ヘッジファンドがベンチャー投資を始めたらしい。DowJones社のVentureWire誌によると、ヘッジファンドによるベンチャー投資用のファンドとして1億ドル以上(約110億円以上)を集めた事例が出てきているようだ。
ヘッジファンドの起源は知らないが、元々は相場が上昇局面でも下降局面でも先物、オプション、スワップといった金融派生商品を駆使して利益を稼ぎ出す、いわば何でもありのファンドだと理解している。僕のイメージで言えば、「ファンド界のデイトレーダー」みたいなもので、基本的には短期の売買を繰り返している人たちではないか。なので彼らは上場株や債券といった市場で換金が容易なものしか手を出さないと思っていた。一方でベンチャー投資の世界では流通性に欠ける未公開株を使うので、ヘッジファンドのような「足の早い」ファンドにはそぐわないはずだった。それが一転してベンチャー投資を始めたというのだから驚く。
米国ベンチャーキャピタル協会(NVCA)の集計によると、世界のヘッジファンド残高は約1.5兆ドル(約165兆円)、これに対して米国でのVCファンド残高は2,610億ドル(約28兆円)。単純な比較は出来ないが、ヘッジファンド資金の一部がVC業界に参入しただけでもインパクトは大きい。先のVentureWire誌によると、潜在的にはヘッジファンド残高の5%がVC業界に流れる可能性があるという。

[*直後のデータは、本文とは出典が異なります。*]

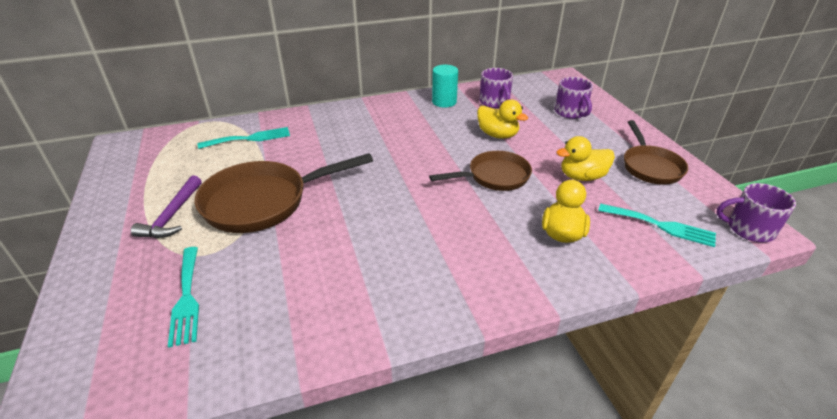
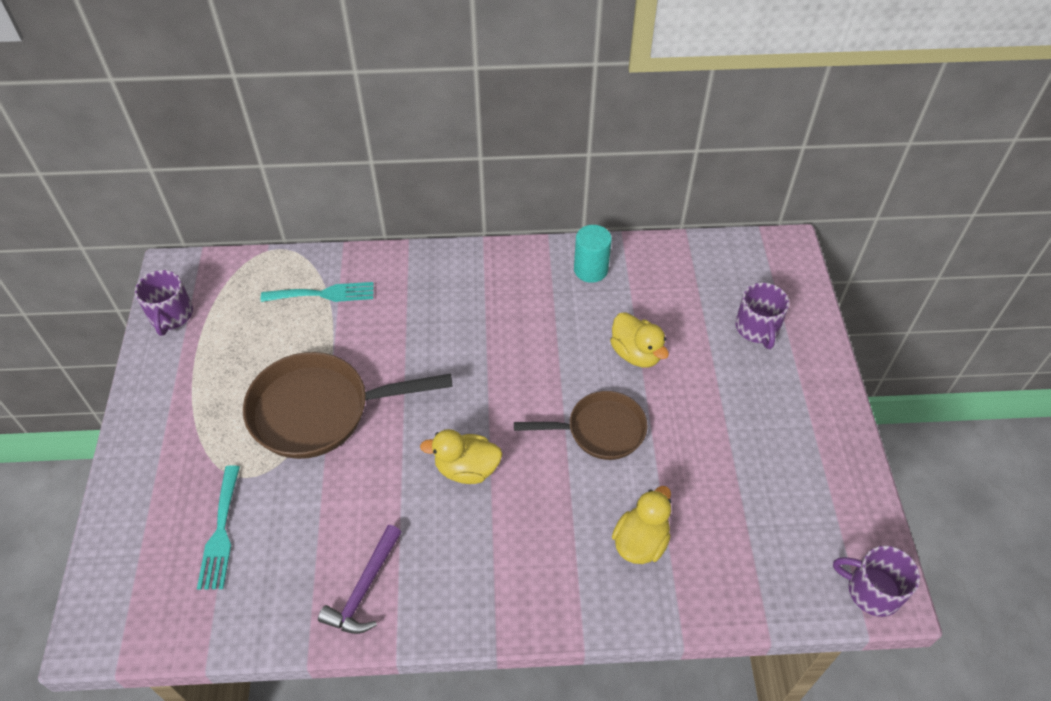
camera: 15 degrees right, 15 degrees up
purple hammer [131,175,202,238] -> purple hammer moved to [318,525,402,634]
purple mug [479,68,513,108] -> purple mug moved to [135,270,193,336]
yellow duck [557,136,615,181] -> yellow duck moved to [420,429,503,484]
turquoise fork [598,204,716,247] -> none
brown pan [624,120,688,185] -> none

ヘッジファンドでは20億円や30億円相当ぐらいの資金は簡単に出すらしい。VCファンドが通常多大な時間をかけて行うデューディリジェンスもヘッジファンドは短期で済ますという。株式公開などの出口が見えている企業にはヘッジファンドからの資金は手軽で魅力的に写ることだろう。
そうは言っても基本的には足の速いヘッジファンドのこと、市場で売却が可能になれば彼らはあっという間に市場で売却して行くだろう。公開後の株価対策や資本政策上も留意が必要になりそうだ。
新しいプレイヤーが参画して市場が盛り上がるのは悪いことではない。大金持ちのヘッジファンドが参入してくる時代にあっては、VCはVCの特色を出して行かないと生き残れない、ということだろう。